HARMONI at ELT: verification tests of opto-mechanical mounts for HARMONI preoptics in cryogenic environment

Hernández-González, Alberto; Hernández Suárez, Elvio; Montoya Martínez, Luz Maria; Cagigas, Miguel A.; Luján González, Alejandro Antonio; García-Lorenzo, Begoña.; Alonso-Sánchez, Ángel; Thatte, Niranjan A.
Bibliographical reference

Advances in Optical and Mechanical Technologies for Telescopes and Instrumentation VI

Advertised on:
8
2024
Number of authors
8
IAC number of authors
7
Citations
0
Refereed citations
0
Description
HARMONI is the high angular optical and near-IR integral field spectrograph (IFS) for the ELT. The instrument covers a large spectral range from 470 to 2450nm with resolving powers from 3300 to 18000 and spatial sampling from 60 to 4mas. A workhorse instrument designed to operate in two Adaptive Optics modes - Single-Conjugate Adaptive Optics (SCAO, including a High Contrast capability) and Laser Tomography Adaptive Optics (LTAO) - or without adaptive optics. HARMONI project is now finishing phase C, ready for Final Design Reviews of all subsystems.

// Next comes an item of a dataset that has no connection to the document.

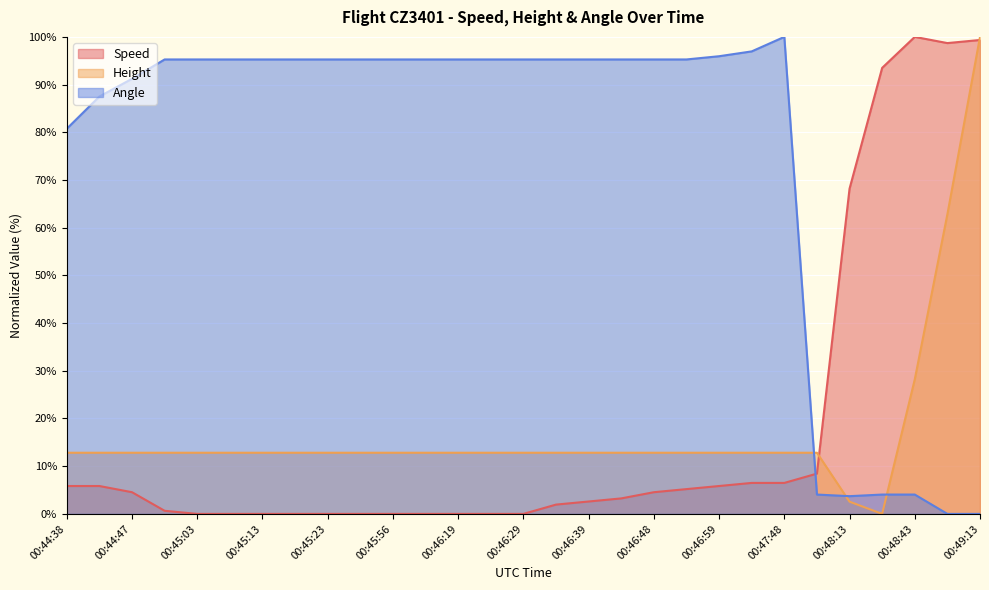

The value of Angle at 00:44:57 is 95.3. True or false?

True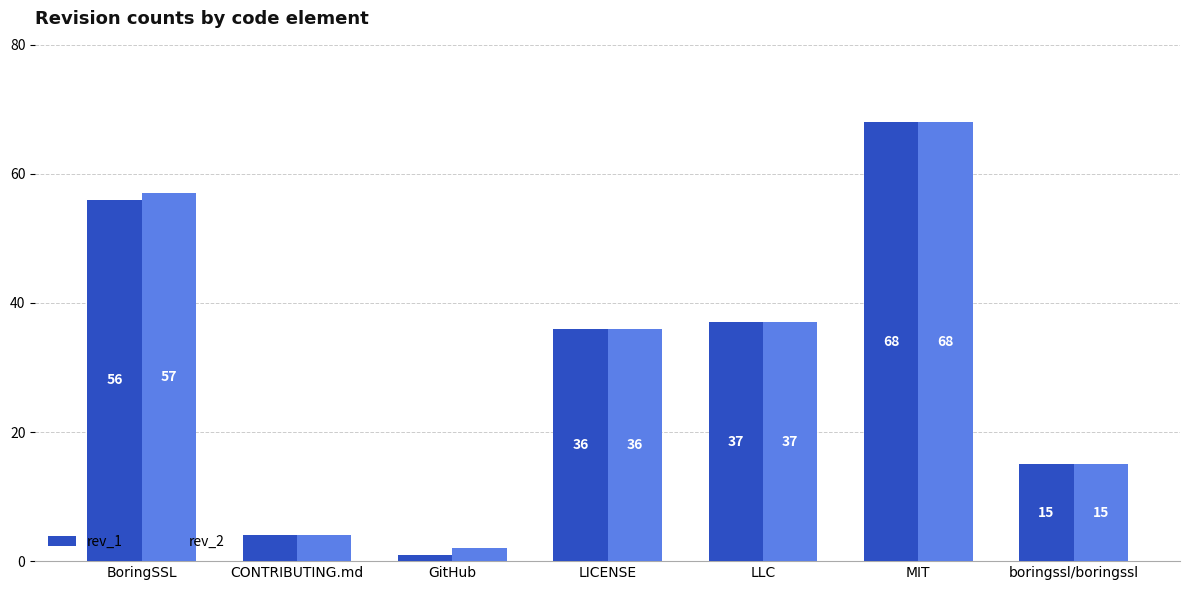

What is the sum of all rev_2 values?

219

The Instrument Pre-Optics (IPO) is one of the HARMONI subsystems. It distributes the telescope light received from the adaptative optics systems. The main objective of the IPO is to format the field for the selected spatial scales feeding the Integral Field Unit (IFU). IPO is under the responsibility of the Institute of Astrophysics of the Canary Islands (IAC). This optical subsystem implements 30 Opto-mechanical mounts working at cryogenic temperatures. The mounts may be classified into two types based on the features of the optics they support: (1) Sprung Kinematic Mount (SKM) for flat mirrors, and (2) Thermally Compensated Kinematic Sprung Mounts (TCKSM) for power mirrors (toroidal mirrors, offaxis parabolas, and cameras). Designed to maintain optical alignment at cryogenic temperatures, the mounts maintain optical surface deformation within the limits specified by the error budget, ensuring compliance with requirements even worst-case scenarios.

This work describes the verification tests performed to the engineering models of the Opto-mechanical mounts of the IPO to validate compliance with the sub-system optical and mechanical requirements at both room and cryogenic temperatures.